Biliyorlardı çünkü. Bir insan bara ya eğlence için gelirdi ya da unutmak istediği şeyleri unutana kadar içmek için.

Ama Asya unutamıyordu. Ne kadar içerse içsin, ismini dahi unutmuş olsa da aklında sadece tek bir kelime dönüyordu. Sadece unutmak istediği o kelime.

'Sevmiyorum.' demişti kocası, sevdiği adam. Onu sevmiyorum demişti.

Mecburen evlendim.

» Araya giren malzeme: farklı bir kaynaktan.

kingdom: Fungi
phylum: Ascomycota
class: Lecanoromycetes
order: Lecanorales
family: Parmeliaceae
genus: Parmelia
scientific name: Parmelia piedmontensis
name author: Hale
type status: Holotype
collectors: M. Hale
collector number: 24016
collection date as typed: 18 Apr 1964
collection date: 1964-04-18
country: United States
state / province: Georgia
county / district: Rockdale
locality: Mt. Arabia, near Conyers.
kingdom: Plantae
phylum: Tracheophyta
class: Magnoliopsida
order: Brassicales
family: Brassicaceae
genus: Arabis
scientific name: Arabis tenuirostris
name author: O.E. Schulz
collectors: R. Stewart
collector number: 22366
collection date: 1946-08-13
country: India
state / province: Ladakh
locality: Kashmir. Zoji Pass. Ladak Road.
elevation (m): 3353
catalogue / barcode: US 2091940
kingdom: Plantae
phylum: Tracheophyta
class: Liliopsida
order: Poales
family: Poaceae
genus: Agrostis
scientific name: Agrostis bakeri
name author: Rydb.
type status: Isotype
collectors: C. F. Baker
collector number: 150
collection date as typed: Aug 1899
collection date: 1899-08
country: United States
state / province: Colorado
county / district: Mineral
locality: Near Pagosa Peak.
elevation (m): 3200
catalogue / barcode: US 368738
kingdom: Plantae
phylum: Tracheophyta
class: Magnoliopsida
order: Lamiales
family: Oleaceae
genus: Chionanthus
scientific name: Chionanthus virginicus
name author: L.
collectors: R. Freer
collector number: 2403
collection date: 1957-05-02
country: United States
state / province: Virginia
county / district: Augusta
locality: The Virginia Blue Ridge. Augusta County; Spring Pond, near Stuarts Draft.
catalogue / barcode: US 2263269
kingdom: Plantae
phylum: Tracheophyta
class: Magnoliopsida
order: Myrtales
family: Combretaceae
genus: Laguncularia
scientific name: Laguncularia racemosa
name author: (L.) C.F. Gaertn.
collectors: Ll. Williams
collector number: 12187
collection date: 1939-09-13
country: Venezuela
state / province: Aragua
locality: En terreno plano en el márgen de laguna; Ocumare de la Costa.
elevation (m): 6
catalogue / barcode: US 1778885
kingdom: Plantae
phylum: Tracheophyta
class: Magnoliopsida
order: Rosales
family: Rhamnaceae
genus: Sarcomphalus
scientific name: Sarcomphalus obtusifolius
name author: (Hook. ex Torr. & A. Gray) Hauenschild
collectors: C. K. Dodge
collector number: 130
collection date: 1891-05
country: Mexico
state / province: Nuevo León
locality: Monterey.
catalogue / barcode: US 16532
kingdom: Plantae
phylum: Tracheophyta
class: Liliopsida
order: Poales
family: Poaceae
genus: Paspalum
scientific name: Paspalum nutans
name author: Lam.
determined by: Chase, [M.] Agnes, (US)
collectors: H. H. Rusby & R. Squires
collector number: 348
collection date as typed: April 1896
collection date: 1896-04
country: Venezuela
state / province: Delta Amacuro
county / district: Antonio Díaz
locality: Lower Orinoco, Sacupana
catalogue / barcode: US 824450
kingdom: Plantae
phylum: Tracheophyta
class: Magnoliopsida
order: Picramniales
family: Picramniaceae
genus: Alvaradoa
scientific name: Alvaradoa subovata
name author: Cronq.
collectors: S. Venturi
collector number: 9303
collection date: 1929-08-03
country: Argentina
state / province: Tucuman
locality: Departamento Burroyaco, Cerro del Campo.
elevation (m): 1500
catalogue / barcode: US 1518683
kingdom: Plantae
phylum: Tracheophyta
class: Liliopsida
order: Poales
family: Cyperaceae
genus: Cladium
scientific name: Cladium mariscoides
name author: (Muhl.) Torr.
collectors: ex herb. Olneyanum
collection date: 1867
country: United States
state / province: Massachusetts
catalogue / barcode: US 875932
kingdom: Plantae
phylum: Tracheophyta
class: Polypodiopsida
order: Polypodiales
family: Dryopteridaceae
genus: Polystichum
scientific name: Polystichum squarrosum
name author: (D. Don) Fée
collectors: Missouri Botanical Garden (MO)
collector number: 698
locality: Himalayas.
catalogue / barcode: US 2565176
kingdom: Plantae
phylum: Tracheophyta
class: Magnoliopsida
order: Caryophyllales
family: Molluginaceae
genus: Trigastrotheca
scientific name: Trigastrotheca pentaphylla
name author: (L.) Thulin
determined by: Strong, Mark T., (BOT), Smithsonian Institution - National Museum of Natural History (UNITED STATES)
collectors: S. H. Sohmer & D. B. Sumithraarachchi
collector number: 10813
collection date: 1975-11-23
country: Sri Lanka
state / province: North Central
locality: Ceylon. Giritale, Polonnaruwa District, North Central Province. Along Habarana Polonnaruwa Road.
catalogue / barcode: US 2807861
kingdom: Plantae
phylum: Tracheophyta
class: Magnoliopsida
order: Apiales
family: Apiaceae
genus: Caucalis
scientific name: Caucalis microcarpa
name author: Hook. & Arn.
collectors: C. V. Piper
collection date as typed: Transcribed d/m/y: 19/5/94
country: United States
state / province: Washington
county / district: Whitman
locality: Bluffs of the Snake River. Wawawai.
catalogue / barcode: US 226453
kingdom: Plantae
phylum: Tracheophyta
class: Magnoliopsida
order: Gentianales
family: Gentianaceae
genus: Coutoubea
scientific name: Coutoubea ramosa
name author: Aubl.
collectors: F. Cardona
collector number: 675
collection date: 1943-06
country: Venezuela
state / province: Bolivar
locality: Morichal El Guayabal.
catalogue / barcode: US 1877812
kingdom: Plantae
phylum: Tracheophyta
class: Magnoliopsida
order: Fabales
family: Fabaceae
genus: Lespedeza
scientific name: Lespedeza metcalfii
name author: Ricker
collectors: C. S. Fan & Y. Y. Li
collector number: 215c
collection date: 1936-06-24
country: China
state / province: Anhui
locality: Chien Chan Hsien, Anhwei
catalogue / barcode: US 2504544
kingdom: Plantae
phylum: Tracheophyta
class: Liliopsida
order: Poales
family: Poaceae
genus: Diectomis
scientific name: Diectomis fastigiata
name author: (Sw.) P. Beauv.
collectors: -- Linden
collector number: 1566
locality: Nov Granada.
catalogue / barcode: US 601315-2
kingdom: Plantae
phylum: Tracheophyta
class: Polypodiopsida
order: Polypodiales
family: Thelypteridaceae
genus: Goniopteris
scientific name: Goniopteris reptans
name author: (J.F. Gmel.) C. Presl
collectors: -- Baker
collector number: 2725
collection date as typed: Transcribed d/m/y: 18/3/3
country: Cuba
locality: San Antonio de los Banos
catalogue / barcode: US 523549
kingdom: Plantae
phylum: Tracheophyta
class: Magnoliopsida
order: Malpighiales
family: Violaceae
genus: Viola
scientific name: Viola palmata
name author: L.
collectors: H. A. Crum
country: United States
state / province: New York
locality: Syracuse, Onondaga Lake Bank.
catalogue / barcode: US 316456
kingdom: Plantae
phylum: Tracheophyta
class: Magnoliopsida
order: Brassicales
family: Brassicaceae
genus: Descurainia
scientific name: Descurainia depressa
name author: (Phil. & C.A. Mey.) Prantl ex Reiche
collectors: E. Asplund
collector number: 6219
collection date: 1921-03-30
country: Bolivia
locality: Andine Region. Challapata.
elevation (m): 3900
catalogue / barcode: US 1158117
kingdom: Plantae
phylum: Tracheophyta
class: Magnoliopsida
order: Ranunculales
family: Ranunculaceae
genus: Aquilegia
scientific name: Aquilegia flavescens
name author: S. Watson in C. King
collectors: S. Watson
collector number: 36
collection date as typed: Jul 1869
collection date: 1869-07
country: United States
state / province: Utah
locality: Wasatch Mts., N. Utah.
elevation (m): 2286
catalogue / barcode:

Başka çarem yoktu demişti...

SAATLER ÖNCE

Asya arkadaşı ile vedalaşıp onu bekleyen taksiye bindi. Hemen şoföre adresi verip huzurla arkasına yaslandı.

Kocasının yanına gidecekti. Her ne kadar eşine haber vermeden iş yerine gitse de kocasını özlemişti.

Sabah uyandığında Gürbüz'ü yanında göremeyince moreli bozulsa da çok fazla üzerinde durmamıştı. Belki de kıyamayıp uyandırmamıştı karısını. Uykusunun bölünmesini istemediğinden.

Kısa süre sonra duran araç ile Asya ücreti ödeyip dışarı çıktı.

Dağılmaya başlayan okulu görünce dudaklarındaki tebessüm daha da büyüdü. Gürbüz ile bugün vakit geçirirlerdi belki...

Hızlıca öğrenciler arasından geçip okula girdi. Onu tanıyan öğretmenler selam verirken Asya da onlara tebessüm edip yanlarından geçiyordu.

Kocasını etrafta göremeyince daha çıkmadığını anlayıp hemen merdivenlere yönelerek öğretmenler odasına ilerledi.

Sonunda biten merdivenler ile geldiği odanın kapısının aralık olduğunu görünce elini kapı kulpuna atacakken duyduğu şeyler ile durmak zorunda kaldı.

"Sen şimdi diyorsun ki ben Asya'yı sevmiyorum öyle mi?"

Bu Serkan'ın sesiydi. Kendisi kocasının arkadaşı ve bu okuldaki Edebiyat öğretmeniydi.

Asya ne kadar kendi ismini duymuş olsa da başka biri olduğunu düşünüp üzerine alınmayarak bir kaç adım geri çekildi. Belki de başka biri hakkında konuşuyorlardır diye düşünürken kulaklarına dolan kocasının sesiyle ne kadar yaptığı hareket yanlış olsa da duyabilmek amacıyla kapıya yaklaştı.